多くの退職代行は前払い制ですが、一部には後払い対応の業者もあります。ただし、弁護士対応の場合は前払いが主流です。
ステップ3|退職の意思を会社へ通知
支払い完了後、退職代行が会社へ連絡し、本人の退職の意思表示を会社に伝えます。この時点で、退職の意思は会社に到達します。
その結果、当日から出社せずに手続きを進めるケースは多く見られます。ただし、雇用契約の終了日(退職日)は、雇用形態や有給残日数、就業規則などによって変わるため、必ずその日で契約が終了するとは限りません。
ステップ4|退職届の提出(必要に応じて郵送)
会社によっては、退職届の提出を求められることがあります。多くの場合、郵送での提出で問題ありません。
弁護士が関与している退職代行であれば、提出時期や書き方についても適切なアドバイスを受けられます。
ステップ5|退職完了・有給消化・書類の受け取り
退職手続きが進むと、有給休暇の消化、離職票や源泉徴収票の受け取り、貸与物の返却など、実務的な処理に移ります。
有給消化を通しやすくする考え方
有給を確実に消化したい場合は、「最終出社日」+「有給消化期間」=「退職日」となるように日程を設計します。
たとえば、有給が10日残っている場合、最終出社日の翌日から10日間を有給とし、その最終日を退職日に設定する形です。

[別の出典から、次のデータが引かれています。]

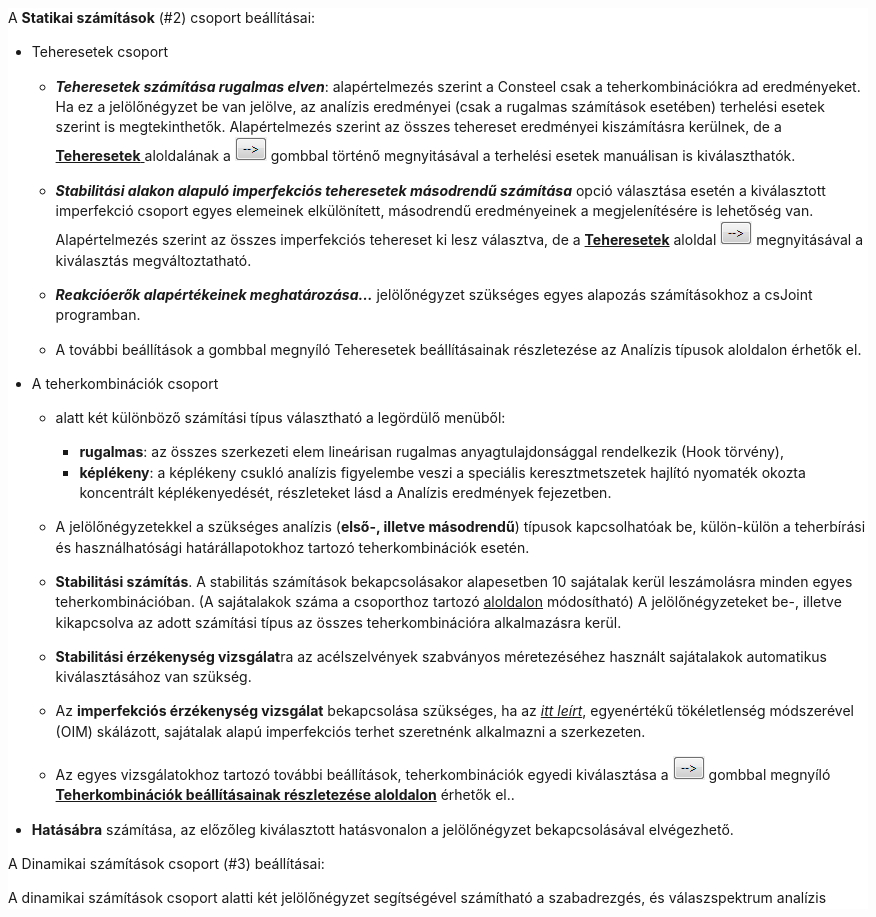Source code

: 
A **Statikai számítások** (#2) csoport beállításai:



- Teheresetek csoport

  - **_Teheresetek számítása rugalmas elven_**: alapértelmezés szerint a Consteel csak a teherkombinációkra ad eredményeket. Ha ez a jelölőnégyzet be van jelölve, az analízis eredményei (csak a rugalmas számítások esetében) terhelési esetek szerint is megtekinthetők. Alapértelmezés szerint az összes tehereset eredményei kiszámításra kerülnek, de a [**Teheresetek** ](#teheresetek-analízis-beállításainak-részletezése-aloldal)aloldalának a ![](./img/wp-content-uploads-2021-04-cmd_subpage.png) gombbal történő megnyitásával a terhelési esetek manuálisan is kiválaszthatók.

  - **_Stabilitási alakon alapuló imperfekciós teheresetek másodrendű számítása_** opció választása esetén a kiválasztott imperfekció csoport egyes elemeinek elkülönített, másodrendű eredményeinek a megjelenítésére is lehetőség van. Alapértelmezés szerint az összes imperfekciós tehereset ki lesz választva, de a **[Teheresetek](#teheresetek-analízis-beállításainak-részletezése-aloldal)** aloldal ![](./img/wp-content-uploads-2021-04-cmd_subpage.png) megnyitásával a kiválasztás megváltoztatható.
  
  - **_Reakcióerők alapértékeinek meghatározása…_** jelölőnégyzet szükséges egyes alapozás számításokhoz a csJoint programban.
  
  - A további beállítások a gombbal megnyíló Teheresetek beállításainak részletezése az Analízis típusok aloldalon  érhetők el.
  

- A teherkombinációk csoport

  - alatt két különböző számítási típus választható a legördülő menüből:

    - **rugalmas**: az összes szerkezeti elem lineárisan rugalmas anyagtulajdonsággal rendelkezik (Hook törvény),
    - **képlékeny**: a képlékeny csukló analízis figyelembe veszi a speciális keresztmetszetek hajlító nyomaték okozta koncentrált képlékenyedését, részleteket lásd a Analízis eredmények fejezetben.

  - A jelölőnégyzetekkel a szükséges analízis (**első-, illetve másodrendű**) típusok kapcsolhatóak be, külön-külön a teherbírási és használhatósági határállapotokhoz tartozó teherkombinációk esetén.

  - **Stabilitási számítás**. A stabilitás számítások bekapcsolásakor alapesetben 10 sajátalak kerül leszámolásra minden egyes teherkombinációban. (A sajátalakok száma a csoporthoz tartozó [aloldalon](#teherkombinációk-analízis-beállításainak-részletezése-aloldal) módosítható) A jelölőnégyzeteket be-, illetve kikapcsolva az adott számítási típus az összes teherkombinációra alkalmazásra kerül.

  - **Stabilitási érzékenység vizsgálat**ra az acélszelvények szabványos méretezéséhez használt sajátalakok automatikus kiválasztásához van szükség.

  - Az **imperfekciós érzékenység vizsgálat** bekapcsolása szükséges, ha az _[itt leírt](../6_0_structural-loads/6_4_global-imperfections.md#automatikus-sajátalak-amplitúdó-meghatározás)_, egyenértékű tökéletlenség módszerével (OIM) skálázott, sajátalak alapú imperfekciós terhet szeretnénk alkalmazni a szerkezeten.

  - Az egyes vizsgálatokhoz tartozó további beállítások, teherkombinációk egyedi kiválasztása a ![](./img/wp-content-uploads-2021-04-cmd_subpage.png) gombbal megnyíló **[Teherkombinációk beállításainak részletezése aloldalon](#teherkombinációk-analízis-beállításainak-részletezése-aloldal)** érhetők el..

- **Hatásábra** számítása, az előzőleg kiválasztott hatásvonalon a jelölőnégyzet bekapcsolásával elvégezhető.


A Dinamikai számítások csoport (#3) beállításai:


A dinamikai számítások csoport alatti két jelölőnégyzet segítségével számítható a szabadrezgés, és válaszspektrum analízis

この設計にしておくと、会社側から「急すぎる」と言われた場合でも、「退職日は先だが、出社はしない(有給)」という現実的な落としどころを作りやすくなります。
退職後の流れや必要書類については、以下の記事で詳しく解説しています。

退職代行を使う前に準備しておきたいチェックリスト
- 有給休暇の残日数(可能ならスクリーンショット)
- 給与の締日・支払日
- 会社から貸与されている物(制服・PC・社員証・鍵など)
- 私物の回収が必要かどうか
- 退職理由は「一身上の都合」で統一するか
- 会社への要望(本人への直接連絡禁止、書類送付先など)
- 退職届を郵送するかどうか(普通郵便・書留など)
まとめ
- 退職代行は「相談 → 契約 → 通知 → 退職届 → 精算」の5ステップで進む
- 当日から出社しない進め方は可能だが、退職日は調整されることが多い
- 有給消化は日程設計次第で通しやすくなる
- 会社からの連絡対策は事前に決めておくことが重要
- 弁護士の退職代行なら、未払い給与や残業代の相談まで対応できる
退職代行の仕組みを正しく理解し、無理のない形で次のステップへ進みましょう。
※本記事の内容は、退職代行に関する一般的な情報提供を目的としたものです。
実際の退職手続きや有給消化の可否は、雇用形態・就業規則・個別の事情によって異なる場合があります。
具体的な判断が必要な場合は、弁護士などの専門家へご相談ください。